My situation in the past few weeks can be summed up by the following two lines: (with apologies to EUPHORIA)
Seedhiyaan jab chadhta hoon to roti halke halke, my kneeYes, a few days ago, I hurt my knee ligament real bad while running the Bangalore Ultra 26k race, which explains the lack of "thought-provoking" posts from my side. To top it all, the specialist has given me roughly two quintals of medicines to be consumed in a week. Most of them are the usual puke-inducing fare, but one of them is a "protein supplement".
Ab kya karoooon, kaise chaloooon, myyyy kneeeeee
The "protein supplement" is a powder containing a whole variety of metals, including some Uranium ore if I am not wrong. The whole amalgam is "chocolate flavoured", which means that it tastes somewhere between a damp shoe and a rotten cabbage.
But enough about injuries and medicines. I am writing this monthly post to inform you all about some news in my life. No, I have not been declared pre-approved for a loan, nor have I "already won" any fabulous prizes. It so happened that a few weeks ago I was caught watching pornography at work, that too on a porn web-site not approved by the company. Consequently, I have been shown the door, and because of my stellar surfing record, no other company would hire me.

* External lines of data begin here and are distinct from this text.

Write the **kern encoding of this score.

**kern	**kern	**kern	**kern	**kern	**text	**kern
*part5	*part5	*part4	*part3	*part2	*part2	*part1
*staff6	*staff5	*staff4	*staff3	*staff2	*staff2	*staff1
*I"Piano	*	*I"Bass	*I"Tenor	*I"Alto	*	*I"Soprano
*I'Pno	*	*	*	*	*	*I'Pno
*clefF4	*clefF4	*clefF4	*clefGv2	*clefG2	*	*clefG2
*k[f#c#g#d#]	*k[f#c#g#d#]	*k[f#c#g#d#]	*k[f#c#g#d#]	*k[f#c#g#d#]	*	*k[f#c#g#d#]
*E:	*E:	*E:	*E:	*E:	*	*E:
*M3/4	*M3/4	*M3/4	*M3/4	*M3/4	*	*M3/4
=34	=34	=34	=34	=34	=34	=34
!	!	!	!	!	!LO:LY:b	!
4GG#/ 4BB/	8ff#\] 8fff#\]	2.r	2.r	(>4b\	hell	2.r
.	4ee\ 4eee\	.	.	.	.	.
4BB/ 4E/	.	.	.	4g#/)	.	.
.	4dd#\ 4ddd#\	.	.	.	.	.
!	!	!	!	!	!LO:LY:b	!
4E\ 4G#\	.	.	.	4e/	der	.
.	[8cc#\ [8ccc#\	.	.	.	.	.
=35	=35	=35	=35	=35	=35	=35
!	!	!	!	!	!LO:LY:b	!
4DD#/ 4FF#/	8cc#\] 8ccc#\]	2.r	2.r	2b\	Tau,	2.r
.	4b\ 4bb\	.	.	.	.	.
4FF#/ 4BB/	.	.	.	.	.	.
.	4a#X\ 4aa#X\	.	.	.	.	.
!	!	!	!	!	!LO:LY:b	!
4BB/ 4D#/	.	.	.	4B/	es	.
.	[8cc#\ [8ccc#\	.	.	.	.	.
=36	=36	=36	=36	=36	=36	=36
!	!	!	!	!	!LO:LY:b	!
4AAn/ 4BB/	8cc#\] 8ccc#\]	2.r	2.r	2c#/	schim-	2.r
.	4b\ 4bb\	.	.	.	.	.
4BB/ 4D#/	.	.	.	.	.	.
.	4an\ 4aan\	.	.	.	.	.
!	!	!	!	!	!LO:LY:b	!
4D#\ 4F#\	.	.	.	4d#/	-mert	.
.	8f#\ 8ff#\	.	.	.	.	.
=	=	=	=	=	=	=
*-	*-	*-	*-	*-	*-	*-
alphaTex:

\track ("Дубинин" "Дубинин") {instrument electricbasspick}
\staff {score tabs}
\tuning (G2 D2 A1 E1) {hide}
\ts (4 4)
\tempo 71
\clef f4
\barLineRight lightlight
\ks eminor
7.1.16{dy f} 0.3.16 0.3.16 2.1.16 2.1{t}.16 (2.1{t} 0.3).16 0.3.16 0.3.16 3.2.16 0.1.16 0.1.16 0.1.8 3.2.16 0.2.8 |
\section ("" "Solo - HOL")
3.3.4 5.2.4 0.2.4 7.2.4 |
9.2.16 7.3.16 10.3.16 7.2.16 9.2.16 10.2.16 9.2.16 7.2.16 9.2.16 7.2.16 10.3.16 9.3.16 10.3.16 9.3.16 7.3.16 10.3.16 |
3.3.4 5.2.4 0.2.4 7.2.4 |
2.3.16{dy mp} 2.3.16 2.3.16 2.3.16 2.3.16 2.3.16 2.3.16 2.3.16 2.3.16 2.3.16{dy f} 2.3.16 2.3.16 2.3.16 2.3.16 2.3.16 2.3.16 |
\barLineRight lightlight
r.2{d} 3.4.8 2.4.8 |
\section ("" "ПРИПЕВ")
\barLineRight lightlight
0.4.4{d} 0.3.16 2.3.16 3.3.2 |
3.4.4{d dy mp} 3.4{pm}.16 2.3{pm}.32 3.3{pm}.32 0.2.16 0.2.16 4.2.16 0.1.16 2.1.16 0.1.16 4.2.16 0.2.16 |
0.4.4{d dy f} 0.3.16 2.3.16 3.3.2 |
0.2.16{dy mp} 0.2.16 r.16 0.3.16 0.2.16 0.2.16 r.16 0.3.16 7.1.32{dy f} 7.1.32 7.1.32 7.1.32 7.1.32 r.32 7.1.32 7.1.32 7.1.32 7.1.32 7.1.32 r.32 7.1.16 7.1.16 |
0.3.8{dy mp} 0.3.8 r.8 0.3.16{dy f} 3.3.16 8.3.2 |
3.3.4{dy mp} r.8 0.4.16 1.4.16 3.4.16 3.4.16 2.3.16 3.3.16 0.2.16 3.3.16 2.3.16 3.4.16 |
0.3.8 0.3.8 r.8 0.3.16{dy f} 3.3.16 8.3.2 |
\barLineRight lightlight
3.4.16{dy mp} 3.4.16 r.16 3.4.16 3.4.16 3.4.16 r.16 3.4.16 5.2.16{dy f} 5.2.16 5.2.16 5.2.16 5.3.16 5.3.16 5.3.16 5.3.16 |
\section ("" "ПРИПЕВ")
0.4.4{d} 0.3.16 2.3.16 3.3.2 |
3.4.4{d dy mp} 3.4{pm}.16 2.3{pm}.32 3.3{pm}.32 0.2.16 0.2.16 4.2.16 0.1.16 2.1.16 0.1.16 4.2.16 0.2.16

Yes, thats right, I am packing my bags in Delhi and arriving in Bombay for good as a full-time PhD student. Boy! I can't wait to go through the college's list of approved porn-sites! The decision for a permanent shift to Bombay has been a well thought out one after weighing the pros and cons.
1. An online collection of movies to watch, that too on a 21" monitor.
2. No need for a daily bath.
1. Stipend just enough to purchase a month's supply of soaps. (see pt 2 above)
2. Hostel room not much larger than a coffin for a midget.
3. M*%$@#-F%$#^%g humidity.
As you can see, the pros outweighed the cons.